A telepatia, com que Einstein brincava na sua crítica à acção à distância dedutível da teoria quântica e o espiritismo que seduziram homens como H.G. Wells não pareciam mais improváveis do que o telefone.
E, de repente, suscitando a mesma admiração supersticiosa que sentiu o narrador proustiano ao estabelecer, em Balbec, um contacto com a sua mãe em Paris, fez-se a ponte entre o visível e o invisível.
E não é preciso pensar no mundo da relatividade geral e no facto de podermos estar a receber a luz duma estrela morta ou mensagens de impérios inimaginavelmente mais antigos do que o império egípcio, para percebermos que o humano ganhou uma nova e incompreensível dimensão e que "falar com os mortos" está longe de ser apenas uma metáfora.
"Eu tinha chamado a isto 'efeito de Édipo', porque o oráculo desempenha um papel da maior importância na sequência de acontecimentos que levou ao cumprimento da sua profecia. (Era também uma alusão à psicanálise, a qual tinha estado estranhamente cega para este facto interessante, mesmo se o próprio Freud admitisse que os próprios sonhos sonhados pelos pacientes eram muitas vezes coloridos pelas teorias dos seus analistas).
Unended Quest (Karl Popper)
Popper deixara de acreditar que este "efeito de Édipo" fosse a marca distintiva das ciências sociais em relação às ciências da natureza. Também na biologia molecular, "as expectativas frequentemente desempenhavam um papel produzindo o que era esperado."
Não sei se este efeito não é uma modificação devida ao observador, como as que são inseparáveis da física quântica.
No caso da psicanálise, no entanto, os "obliging dreams" de Freud não fazem do paciente uma câmara de eco do analista. A teoria psicanalítica introduz um elemento estranho na situação mental do doente que obriga este a um esforço de adaptação e de "recuperação" (como se dizia, há uns anos, que o capitalismo recuperava a crítica dos seus opositores), de consequências imprevisíveis. E às vezes mudar um estado de coisas é tudo o que é preciso.
De qualquer modo esta contingência só nos leva a equiparar a psicanálise a outras práticas de sugestão.
"Os filósofos existenciais falam de um "estar lançado no mundo", mas eu prefiro as descrições psiquiátricas de 'dissociação'. Os seres humanos podem dissociar a sua mente do mundo e criar metáforas como a dum filme cósmico a 3 dimensões. As metáforas são símbolos livremente criados transcendentes em relação ao mundo, os quais, se os partilharmos, organizam a nossa experiência social de novas maneiras."
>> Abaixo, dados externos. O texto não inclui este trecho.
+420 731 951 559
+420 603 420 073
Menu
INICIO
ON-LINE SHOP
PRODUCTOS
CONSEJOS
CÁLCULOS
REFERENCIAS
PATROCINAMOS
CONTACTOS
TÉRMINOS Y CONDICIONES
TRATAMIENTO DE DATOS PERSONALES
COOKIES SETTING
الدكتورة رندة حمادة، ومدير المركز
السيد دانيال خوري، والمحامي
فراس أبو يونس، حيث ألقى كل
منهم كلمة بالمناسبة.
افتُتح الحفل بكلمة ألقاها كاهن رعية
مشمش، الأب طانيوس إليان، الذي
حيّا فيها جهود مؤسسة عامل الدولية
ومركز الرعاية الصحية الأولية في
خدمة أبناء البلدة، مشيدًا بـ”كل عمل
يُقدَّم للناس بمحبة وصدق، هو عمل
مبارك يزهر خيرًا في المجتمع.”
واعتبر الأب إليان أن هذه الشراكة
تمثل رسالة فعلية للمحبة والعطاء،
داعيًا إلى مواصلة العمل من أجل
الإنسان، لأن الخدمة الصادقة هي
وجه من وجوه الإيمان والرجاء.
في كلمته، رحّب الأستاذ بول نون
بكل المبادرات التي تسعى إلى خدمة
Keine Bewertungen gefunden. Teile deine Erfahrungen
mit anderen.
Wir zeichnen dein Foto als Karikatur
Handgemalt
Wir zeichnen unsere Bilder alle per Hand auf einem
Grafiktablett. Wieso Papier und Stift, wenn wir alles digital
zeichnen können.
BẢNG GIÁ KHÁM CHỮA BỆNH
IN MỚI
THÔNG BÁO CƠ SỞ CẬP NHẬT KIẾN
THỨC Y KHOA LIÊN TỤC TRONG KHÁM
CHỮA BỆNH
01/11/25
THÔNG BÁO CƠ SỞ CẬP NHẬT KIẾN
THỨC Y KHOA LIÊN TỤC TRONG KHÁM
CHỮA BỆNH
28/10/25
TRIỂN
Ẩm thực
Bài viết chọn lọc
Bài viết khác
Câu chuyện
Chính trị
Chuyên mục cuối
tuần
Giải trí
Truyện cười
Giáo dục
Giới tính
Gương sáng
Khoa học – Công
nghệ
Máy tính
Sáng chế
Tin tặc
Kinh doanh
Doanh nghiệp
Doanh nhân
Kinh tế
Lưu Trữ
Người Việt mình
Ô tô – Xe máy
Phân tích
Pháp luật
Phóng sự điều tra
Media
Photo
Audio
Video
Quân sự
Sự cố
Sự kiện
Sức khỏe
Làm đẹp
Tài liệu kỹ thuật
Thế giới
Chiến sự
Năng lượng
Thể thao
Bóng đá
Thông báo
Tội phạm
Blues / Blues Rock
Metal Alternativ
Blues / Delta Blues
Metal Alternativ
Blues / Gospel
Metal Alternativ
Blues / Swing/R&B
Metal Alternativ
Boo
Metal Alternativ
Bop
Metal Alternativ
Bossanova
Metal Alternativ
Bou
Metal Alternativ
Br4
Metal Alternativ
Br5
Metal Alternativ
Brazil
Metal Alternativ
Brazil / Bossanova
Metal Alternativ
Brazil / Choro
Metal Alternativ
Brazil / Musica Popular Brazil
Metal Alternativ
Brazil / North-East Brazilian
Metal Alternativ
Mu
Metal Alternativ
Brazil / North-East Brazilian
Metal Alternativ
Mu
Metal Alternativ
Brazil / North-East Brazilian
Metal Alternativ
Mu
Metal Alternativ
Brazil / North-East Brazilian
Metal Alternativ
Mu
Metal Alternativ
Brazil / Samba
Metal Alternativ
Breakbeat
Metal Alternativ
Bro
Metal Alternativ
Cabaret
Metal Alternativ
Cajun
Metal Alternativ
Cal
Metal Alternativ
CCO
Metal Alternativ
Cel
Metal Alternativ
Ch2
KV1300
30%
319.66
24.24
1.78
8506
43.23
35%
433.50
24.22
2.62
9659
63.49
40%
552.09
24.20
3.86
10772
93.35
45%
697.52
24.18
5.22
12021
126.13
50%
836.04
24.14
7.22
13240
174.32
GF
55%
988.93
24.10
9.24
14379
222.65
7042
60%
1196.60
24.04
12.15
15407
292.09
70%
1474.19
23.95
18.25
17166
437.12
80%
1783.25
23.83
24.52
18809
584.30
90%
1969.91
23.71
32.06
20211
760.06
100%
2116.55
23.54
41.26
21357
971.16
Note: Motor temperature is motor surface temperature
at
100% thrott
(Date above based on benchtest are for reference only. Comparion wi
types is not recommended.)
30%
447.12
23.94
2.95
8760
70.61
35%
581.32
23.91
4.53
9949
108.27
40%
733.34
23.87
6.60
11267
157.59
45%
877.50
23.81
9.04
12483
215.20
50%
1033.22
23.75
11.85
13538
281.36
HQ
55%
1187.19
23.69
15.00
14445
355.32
"The Cosmic Code" (Heinz Pagels)
A alternativa a esta criação de metáforas de dissociação mental em relação ao "mundo", parece ser a via da fusão espiritual aconselhada por algumas religiões orientais.
Na medida em que for possível a não-distinção do ser, nós seremos então verdadeiramente o alfa e o ômega. Mas a simples existência do nosso cérebro contradiz este cenário. Ele diz-nos que a nossa própria existência é problemática e que o nirvana de modo nenhum está ao alcance de todos. Para nos despojarmos precisamos primeiro de nos vestir.
O que a psiquiatria tem revelado é que precisamos muitas vezes de criar um mundo à parte para seguirmos em frente. E há-os de todos os feitios. Há as pátrias e as religiões portáteis e aquelas que andam à volta dum lugar fixo.
De qualquer modo, se nos "libertarmos" de tais mundos, será só para nos integrarmos num outro aparentemente maior, mas que será ainda uma metáfora.